Afternoon Headlines May 12, 2017

Gov. John Hickenlooper is considering calling lawmakers back into a special session to deal with unfinished business around transportation funding and energy policy.

The Governor said Thursday he had advised lawmakers not to make vacation plans in May.

A bipartisan transportation bill that would have asked voters to approve a sales tax hike to fund $3.5 billion in transportation project failed during the 120-day regular session that ended Wednesday. The legislature did pass a bill that included $1.1 billion for transportation funding, but the governor said that with a $9 billion backlog in transportation projects, that wasn’t enough.

Hickenlooper also wants lawmakers to resolve an impasse over the Colorado Energy Office. The bill to renew funding for the office became bogged down in partisan squabbling over state energy policy and died on the final day of the session.

Republican Senate President Kevin Grantham was doubtful about chances that a special session could be any more successful than the recently-concluded 120-day session. “Unless the governor can point to successes on any of these issues he’s guaranteed to have, he’ll just be wasting taxpayer dollars,” Grantham said in a statement to ColoradoPolitics.com

Despite the unfinished business, Hickenlooper called the 2017 session “the most productive session since I’ve been Governor.”

Undocumented immigrant and longtime Denver resident Jeanette Vizguerra has been granted a stay of removal from deportation until March 15, 2019.

Vizguerra, who is originally from Mexico, has lived in the U.S. for more than two decades. She has been fighting to stay in the country for nearly eight years, since a routine traffic stop in 2009 revealed that she had been using a false Social Security number in order to work.

In recent years, the mother of four has become an outspoken immigrants rights activist. TIME magazine put her on its list of the 100 most influential people of 2017.

On Feb. 15, fear of deportation kept Vizguerra from reporting for a routine check-in with Immigration and Customs Enforcement. Citing her failure to appear, ICE denied her request for a stay of removal. That same day, she entered sanctuary in a downtown Denver church. ICE officials typically do not conduct enforcement in churches or schools. She has been living in sanctuary for 86 days.
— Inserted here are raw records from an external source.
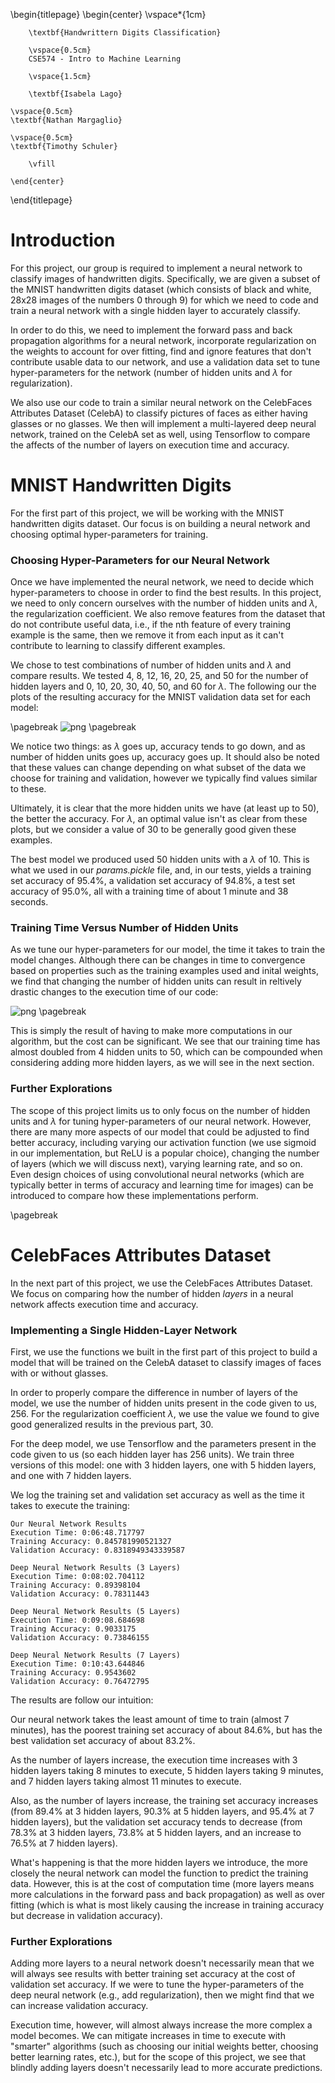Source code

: \begin{titlepage}
    \begin{center}
        \vspace*{1cm}
        
        \textbf{Handwrittern Digits Classification}
        
        \vspace{0.5cm}
        CSE574 - Intro to Machine Learning
        
        \vspace{1.5cm}
        
        \textbf{Isabela Lago}

	\vspace{0.5cm}
	\textbf{Nathan Margaglio}

	\vspace{0.5cm}
	\textbf{Timothy Schuler}
        
        \vfill
        
    \end{center}
\end{titlepage}

# Introduction

For this project, our group is required to implement a neural network to classify images of handwritten digits.  Specifically, we are given a subset of the MNIST handwritten digits dataset (which consists of black and white, 28x28 images of the numbers 0 through 9) for which we need to code and train a neural network with a single hidden layer to accurately classify.

In order to do this, we need to implement the forward pass and back propagation algorithms for a neural network, incorporate regularization on the weights to account for over fitting, find and ignore features that don't contribute usable data to our network, and use a validation data set to tune hyper-parameters for the network (number of hidden units and $\lambda$ for regularization).

We also use our code to train a similar neural network on the CelebFaces Attributes Dataset (CelebA) to classify pictures of faces as either having glasses or no glasses.  We then will implement a multi-layered deep neural network, trained on the CelebA set as well, using Tensorflow to compare the affects of the number of layers on execution time and accuracy.

# MNIST Handwritten Digits

For the first part of this project, we will be working with the MNIST handwritten digits dataset.  Our focus is on building a neural network and choosing optimal hyper-parameters for training.

### Choosing Hyper-Parameters for our Neural Network

Once we have implemented the neural network, we need to decide which hyper-parameters to choose in order to find the best results.  In this project, we need to only concern ourselves with the number of hidden units and $\lambda$, the regularization coefficient.  We also remove features from the dataset that do not contribute useful data, i.e., if the nth feature of every training example is the same, then we remove it from each input as it can't contribute to learning to classify different examples.

We chose to test combinations of number of hidden units and $\lambda$ and compare results.  We tested 4, 8, 12, 16, 20, 25, and 50 for the number of hidden layers and 0, 10, 20, 30, 40, 50, and 60 for $\lambda$.  The following our the plots of the resulting accuracy for the MNIST validation data set for each model:

\pagebreak
![png](output_4_0.png)
\pagebreak

We notice two things:  as $\lambda$ goes up, accuracy tends to go down, and as number of hidden units goes up, accuracy goes up.  It should also be noted that these values can change depending on what subset of the data we choose for training and validation, however we typically find values similar to these.

Ultimately, it is clear that the more hidden units we have (at least up to 50), the better the accuracy.  For $\lambda$, an optimal value isn't as clear from these plots, but we consider a value of 30 to be generally good given these examples.

The best model we produced used 50 hidden units with a $\lambda$ of 10.  This is what we used in our *params.pickle* file, and, in our tests, yields a training set accuracy of 95.4%, a validation set accuracy of 94.8%, a test set accuracy of 95.0%, all with a training time of about 1 minute and 38 seconds.

### Training Time Versus Number of Hidden Units

As we tune our hyper-parameters for our model, the time it takes to train the model changes.  Although there can be changes in time to convergence based on properties such as the training examples used and inital weights, we find that changing the number of hidden units can result in reltively drastic changes to the execution time of our code:

![png](output_ave_time.png)
\pagebreak

This is simply the result of having to make more computations in our algorithm, but the cost can be significant.  We see that our training time has almost doubled from 4 hidden units to 50, which can be compounded when considering adding more hidden layers, as we will see in the next section.

### Further Explorations

The scope of this project limits us to only focus on the number of hidden units and $\lambda$ for tuning hyper-parameters of our neural network.  However, there are many more aspects of our model that could be adjusted to find better accuracy, including varying our activation function (we use sigmoid in our implementation, but ReLU is a popular choice), changing the number of layers (which we will discuss next), varying learning rate, and so on.  Even design choices of using convolutional neural networks (which are typically better in terms of accuracy and learning time for images) can be introduced to compare how these implementations perform.

\pagebreak

# CelebFaces Attributes Dataset

In the next part of this project, we use the CelebFaces Attributes Dataset.  We focus on comparing how the number of hidden *layers* in a neural network affects execution time and accuracy.

### Implementing a Single Hidden-Layer Network

First, we use the functions we built in the first part of this project to build a model that will be trained on the CelebA dataset to classify images of faces with or without glasses.

In order to properly compare the difference in number of layers of the model, we use the number of hidden units present in the code given to us, 256.  For the regularization coefficient $\lambda$, we use the value we found to give good generalized results in the previous part, 30.

For the deep model, we use Tensorflow and the parameters present in the code given to us (so each hidden layer has 256 units).  We train three versions of this model: one with 3 hidden layers, one with 5 hidden layers, and one with 7 hidden layers.

We log the training set and validation set accuracy as well as the time it takes to execute the training:

    Our Neural Network Results
    Execution Time: 0:06:48.717797
    Training Accuracy: 0.845781990521327
    Validation Accuracy: 0.8318949343339587
    
    Deep Neural Network Results (3 Layers)
    Execution Time: 0:08:02.704112
    Training Accuracy: 0.89398104
    Validation Accuracy: 0.78311443
    
    Deep Neural Network Results (5 Layers)
    Execution Time: 0:09:08.684698
    Training Accuracy: 0.9033175
    Validation Accuracy: 0.73846155
    
    Deep Neural Network Results (7 Layers)
    Execution Time: 0:10:43.644846
    Training Accuracy: 0.9543602
    Validation Accuracy: 0.76472795


The results are follow our intuition:

Our neural network takes the least amount of time to train (almost 7 minutes), has the poorest training set accuracy of about 84.6%, but has the best validation set accuracy of about 83.2%.

As the number of layers increase, the execution time increases with 3 hidden layers taking 8 minutes to execute, 5 hidden layers taking 9 minutes, and 7 hidden layers taking almost 11 minutes to execute.  

Also, as the number of layers increase, the training set accuracy increases (from 89.4% at 3 hidden layers, 90.3% at 5 hidden layers, and 95.4% at 7 hidden layers), but the validation set accuracy tends to decrease (from 78.3% at 3 hidden layers, 73.8% at 5 hidden layers, and an increase to 76.5% at 7 hidden layers).

What's happening is that the more hidden layers we introduce, the more closely the neural network can model the function to predict the training data.  However, this is at the cost of computation time (more layers means more calculations in the forward pass and back propagation) as well as over fitting (which is what is most likely causing the increase in training accuracy but decrease in validation accuracy).

### Further Explorations

Adding more layers to a neural network doesn't necessarily mean that we will always see results with better training set accuracy at the cost of validation set accuracy.  If we were to tune the hyper-parameters of the deep neural network (e.g., add regularization), then we might find that we can increase validation accuracy.

Execution time, however, will almost always increase the more complex a model becomes.  We can mitigate increases in time to execute with "smarter" algorithms (such as choosing our initial weights better, choosing better learning rates, etc.), but for the scope of this project, we see that blindly adding layers doesn't necessarily lead to more accurate predictions.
Vizguerra left sanctuary at the First Baptist Church of Denver this morning at 8:30 a.m. Arturo Hernandez Garcia, who was detained by ICE late last month and recently released, has also been given a temporary stay of removal.
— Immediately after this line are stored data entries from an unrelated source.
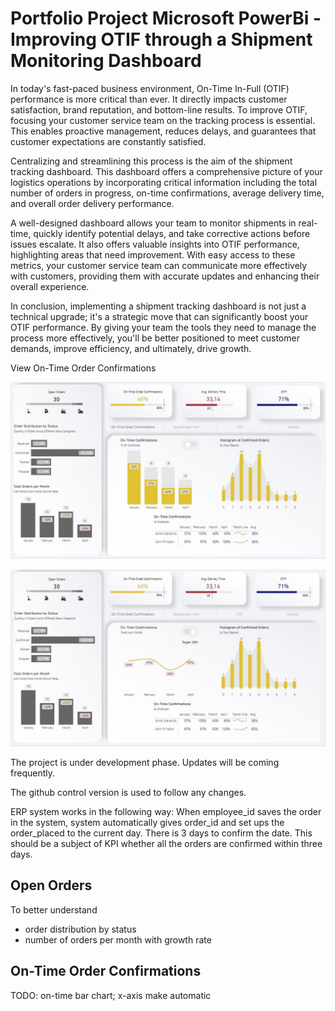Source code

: # Portfolio Project Microsoft PowerBi - Improving OTIF through a Shipment Monitoring Dashboard

In today's fast-paced business environment, On-Time In-Full (OTIF) performance is more critical than ever. It directly impacts customer satisfaction, brand reputation, and bottom-line results. To improve OTIF, focusing your customer service team on the tracking process is essential. This enables proactive management, reduces delays, and guarantees that customer expectations are constantly satisfied.

Centralizing and streamlining this process is the aim of the shipment tracking dashboard. This dashboard offers a comprehensive picture of your logistics operations by incorporating critical information including the total number of orders in progress, on-time confirmations, average delivery time, and overall order delivery performance.

A well-designed dashboard allows your team to monitor shipments in real-time, quickly identify potential delays, and take corrective actions before issues escalate. It also offers valuable insights into OTIF performance, highlighting areas that need improvement. With easy access to these metrics, your customer service team can communicate more effectively with customers, providing them with accurate updates and enhancing their overall experience.

In conclusion, implementing a shipment tracking dashboard is not just a technical upgrade; it's a strategic move that can significantly boost your OTIF performance. By giving your team the tools they need to manage the process more effectively, you'll be better positioned to meet customer demands, improve efficiency, and ultimately, drive growth.

View On-Time Order Confirmations

![alt text](https://github.com/pawelkulakowski/powerbi_portfolio_project_three/blob/master/project_01a.JPG?raw=true)

![alt text](https://github.com/pawelkulakowski/powerbi_portfolio_project_three/blob/master/project_01b.JPG?raw=true)



The project is under development phase. Updates will be coming frequently.

The github control version is used to follow any changes.

ERP system works in the following way:
When employee_id saves the order in the system, system automatically gives order_id and set ups the order_placed to the current day.
There is 3 days to confirm the date. This should be a subject of KPI whether all the orders are confirmed within three days.



## Open Orders
To better understand
- order distribution by status
- number of orders per month with growth rate

## On-Time Order Confirmations


TODO: on-time bar chart; x-axis make automatic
Despite gloomy economic forecasts, Colorado lawmakers managed to keep the state’s school funding shortfall from growing this year.

The state’s public schools will see on average an additional $242 per student next year after state lawmakers approved this year’s school finance bill Wednesday, the last day of the legislative session.

The state’s per pupil funding amount will be $6,546. The state will spend more than $6.5 billion in total on per pupil funding. Schools districts receive other funds for additional factors, such as their size and geographic location, and the number of at-risk students they serve.

An earlier change to how the state calculates property taxes made the increase possible.

“I think it was a great accomplishment for our schools that we were able to pass a budget that didn’t make the cuts that we had originally anticipated,” said state Rep. Millie Hamner, a Dillon Democrat and vice-chair of the Joint Budget Committee. “I remain fully committed to continuing the conversation around how Colorado can continue adequately and equitably funding our public schools.”

Lawmakers in both chambers agreed that this year’s budget process was one of the most complex and difficult in recent memory.

Colorado’s term-limited Democratic governor, John Hickenlooper has until May 18 to decide whether he will appeal a state Court of Appeals ruling against the Colorado Oil and Gas Conservation Commission or let it stand.

The case in question stems from a 2013 lawsuit brought by a 16-year-old Boulder hip-hop artist and a handful of other youth environmentalists who petitioned the COGCC to put protection of public health and the environment ahead of oil and gas development. The agency says its mission is to strike a balance between the two and a district court agreed. The teens appealed to the state Court of Appeals, which overturned the district court’s decision.

Hickenlooper says that his office is currently reviewing the appeals court decision.

But how would the four big-name Democrats running for his job handle this case if they were currently in office? Former State Treasurer Cary Kennedy says she would not appeal if she were governor. “Public health and safety must be our top priority,” she told The Colorado Independent. Former Sen. Mike Johnston, too, indicated he would not appeal, saying “I don’t see why anyone would fight the state’s commitment to ensure that public safety.”

Congressman Ed Perlmutter and businessman Noel Ginsburg would not say directly whether they would appeal, though Perlmutter said the priority of the state “is the environment and health of the people.”